O machismo há séculos cria a mulher para servir ao homem. Casar, ter filhos, lavar, passar, cozinhar, educar. Essas são umas das diversas “obrigações” estabelecidas pela sociedade para a mulher. Historicamente, a mulher é considerada uma propriedade particular dos homens, devido a um conjunto de instruções machistas que ganharam espaço historicamente. Segundo a delegada, Sylvianne Lenira Cavalcante, as mulheres estão sujeitas a comportamentos machistas e patriarcais vindo de seus respectivos maridos, submetendo-as uma vida altamente dependente, fruto de relacionamentos abusivos. Em cidades pequenas as relações de mulheres com homens são extremamente possessivas. Logo, para muitos lugar de mulher é casada, com filhos, recebendo ordens do marido.

A partir de um breve estudo elaborado pela Delegacia Especializada da Mulher, percebeu – se que a maioria dos casos de agressões estava ligada à postura machista de desrespeito à mulher. Na visão de Sylvianne, a mulher que mora em cidades pequenas é tratada com mais dureza pela sociedade. “O machismo é uma fator cultural, é bem maior a incidência dessa violência em cidades menores. Há uma cobrança por parte dos homens em cima das mulheres, chegando a praticar até crimes mais cruéis”, lamentou a delegada.

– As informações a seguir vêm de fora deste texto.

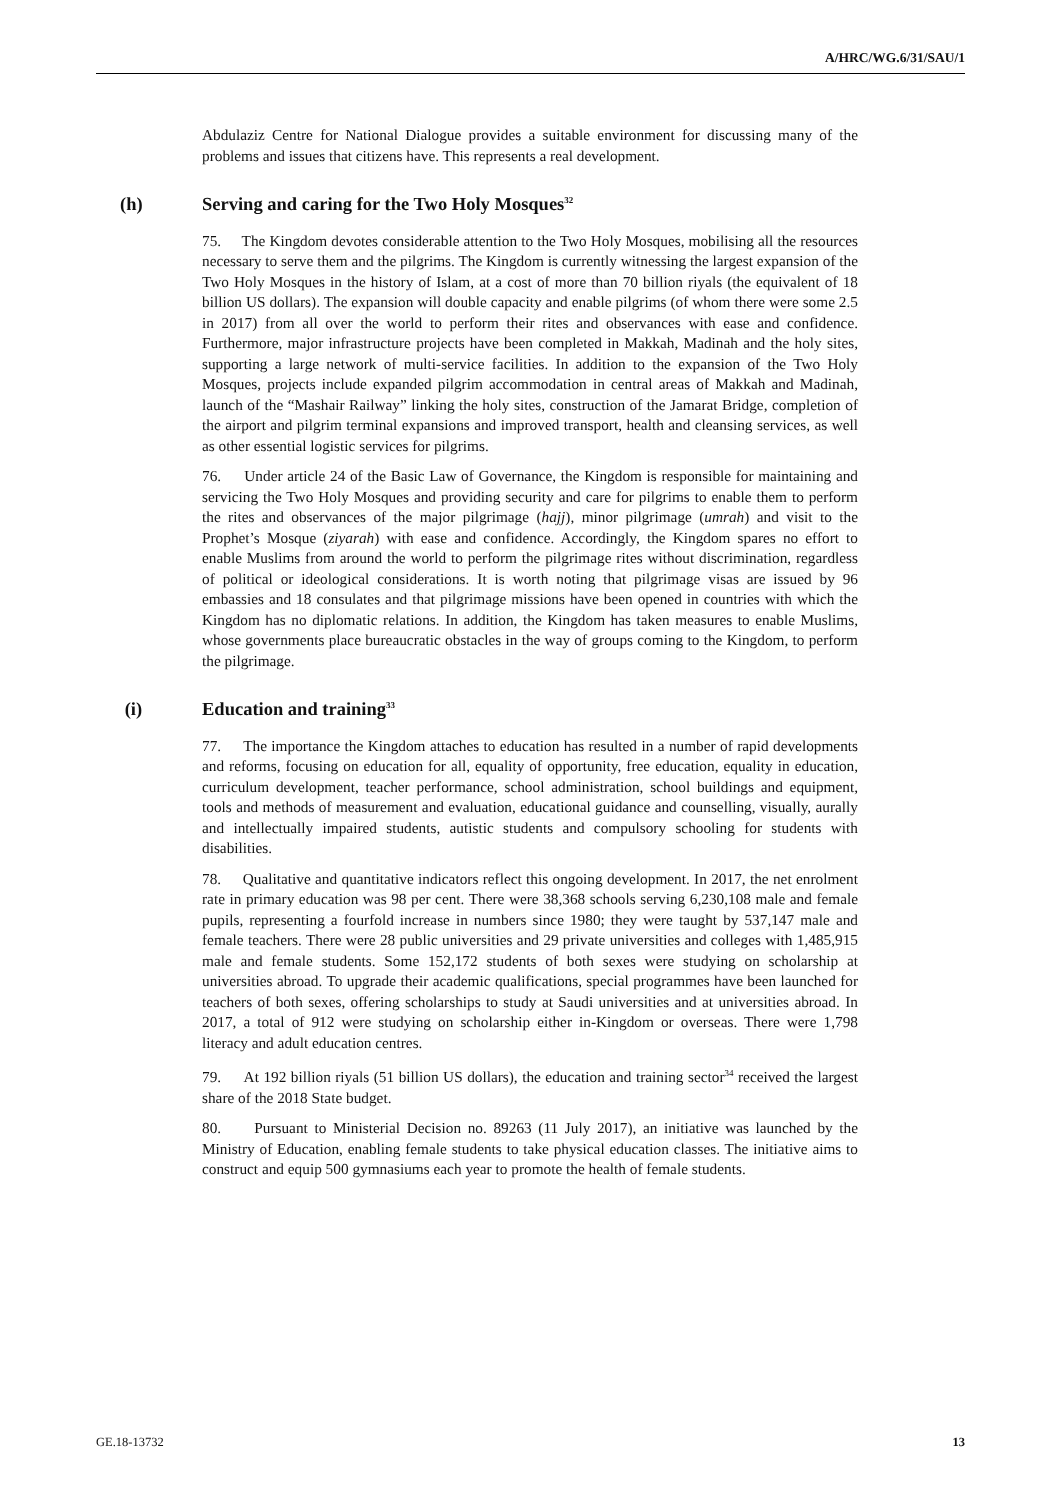A/HRC/WG.6/31/SAU/1
Abdulaziz Centre for National Dialogue provides a suitable environment for discussing many of the problems and issues that citizens have. This represents a real development.
(h) Serving and caring for the Two Holy Mosques<sup>32</sup>
75. The Kingdom devotes considerable attention to the Two Holy Mosques, mobilising all the resources necessary to serve them and the pilgrims. The Kingdom is currently witnessing the largest expansion of the Two Holy Mosques in the history of Islam, at a cost of more than 70 billion riyals (the equivalent of 18 billion US dollars). The expansion will double capacity and enable pilgrims (of whom there were some 2.5 in 2017) from all over the world to perform their rites and observances with ease and confidence. Furthermore, major infrastructure projects have been completed in Makkah, Madinah and the holy sites, supporting a large network of multi-service facilities. In addition to the expansion of the Two Holy Mosques, projects include expanded pilgrim accommodation in central areas of Makkah and Madinah, launch of the “Mashair Railway” linking the holy sites, construction of the Jamarat Bridge, completion of the airport and pilgrim terminal expansions and improved transport, health and cleansing services, as well as other essential logistic services for pilgrims.
76. Under article 24 of the Basic Law of Governance, the Kingdom is responsible for maintaining and servicing the Two Holy Mosques and providing security and care for pilgrims to enable them to perform the rites and observances of the major pilgrimage (hajj), minor pilgrimage (umrah) and visit to the Prophet’s Mosque (ziyarah) with ease and confidence. Accordingly, the Kingdom spares no effort to enable Muslims from around the world to perform the pilgrimage rites without discrimination, regardless of political or ideological considerations. It is worth noting that pilgrimage visas are issued by 96 embassies and 18 consulates and that pilgrimage missions have been opened in countries with which the Kingdom has no diplomatic relations. In addition, the Kingdom has taken measures to enable Muslims, whose governments place bureaucratic obstacles in the way of groups coming to the Kingdom, to perform the pilgrimage.
(i) Education and training<sup>33</sup>
77. The importance the Kingdom attaches to education has resulted in a number of rapid developments and reforms, focusing on education for all, equality of opportunity, free education, equality in education, curriculum development, teacher performance, school administration, school buildings and equipment, tools and methods of measurement and evaluation, educational guidance and counselling, visually, aurally and intellectually impaired students, autistic students and compulsory schooling for students with disabilities.
78. Qualitative and quantitative indicators reflect this ongoing development. In 2017, the net enrolment rate in primary education was 98 per cent. There were 38,368 schools serving 6,230,108 male and female pupils, representing a fourfold increase in numbers since 1980; they were taught by 537,147 male and female teachers. There were 28 public universities and 29 private universities and colleges with 1,485,915 male and female students. Some 152,172 students of both sexes were studying on scholarship at universities abroad. To upgrade their academic qualifications, special programmes have been launched for teachers of both sexes, offering scholarships to study at Saudi universities and at universities abroad. In 2017, a total of 912 were studying on scholarship either in-Kingdom or overseas. There were 1,798 literacy and adult education centres.
79. At 192 billion riyals (51 billion US dollars), the education and training sector<sup>34</sup> received the largest share of the 2018 State budget.
80. Pursuant to Ministerial Decision no. 89263 (11 July 2017), an initiative was launched by the Ministry of Education, enabling female students to take physical education classes. The initiative aims to construct and equip 500 gymnasiums each year to promote the health of female students.
GE.18-13732 13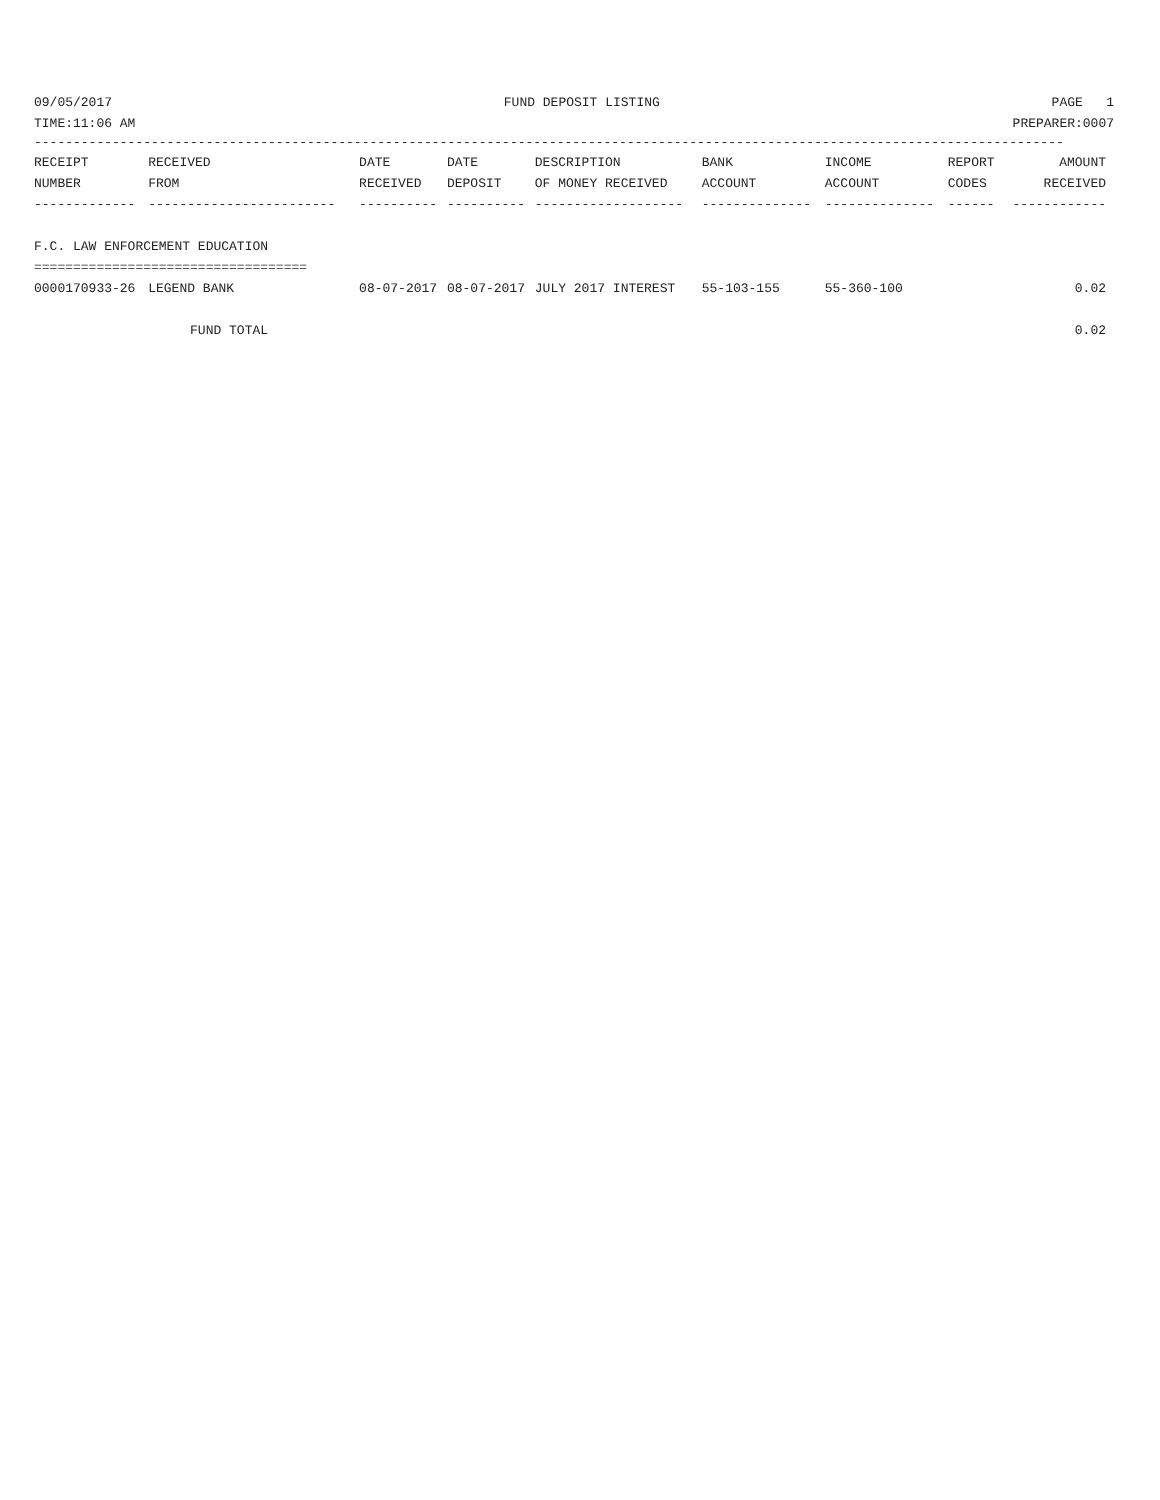09/05/2017 FUND DEPOSIT LISTING PAGE 1
TIME:11:06 AM PREPARER:0007
------------------------------------------------------------------------------------------------------------------------------------
| RECEIPT | RECEIVED | DATE | DATE | DESCRIPTION | BANK | INCOME | REPORT | AMOUNT |
| --- | --- | --- | --- | --- | --- | --- | --- | --- |
| NUMBER | FROM | RECEIVED | DEPOSIT | OF MONEY RECEIVED | ACCOUNT | ACCOUNT | CODES | RECEIVED |
| ------------- | ------------------------ | ---------- | ---------- | ------------------- | -------------- | -------------- | ------ | ------------ |
| F.C. LAW ENFORCEMENT EDUCATION | | | | | | | | |
| =================================== | | | | | | | | |
| 0000170933-26 | LEGEND BANK | 08-07-2017 | 08-07-2017 | JULY 2017 INTEREST | 55-103-155 | 55-360-100 | | 0.02 |
| FUND TOTAL | | | | | | | | 0.02 |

“Até que a morte nos separe”

A Organização Mundial de Saúde (OMS) estima que no Brasil ocorram cinco feminicídios para cada grupo de 100 mil mulheres. Os dados divulgados anualmente apontam que boa parte desses crimes são gerados por homens que não aceitam o fim do relacionamento e a outra parte, revelam uma questão brutal de gênero, só pelo simples fato de ser mulher.

De acordo com a psicóloga Tânia Almeida, a maioria das mulheres não denuncia seus agressores por medo de morrer. A obsessão e o ato de enxergar a mulher como objeto de posse levam homens muitas vezes a cometer o crime de feminicídio, nome recente dado ao grande número de homicídio de mulheres. Para tentar impedir os crimes contra as pessoas do sexo feminino, foi sancionada pela ex-presidente Dilma Rousseff, a Lei 13.104, em 9 de março de 2015, conhecida como a Lei do Feminicídio.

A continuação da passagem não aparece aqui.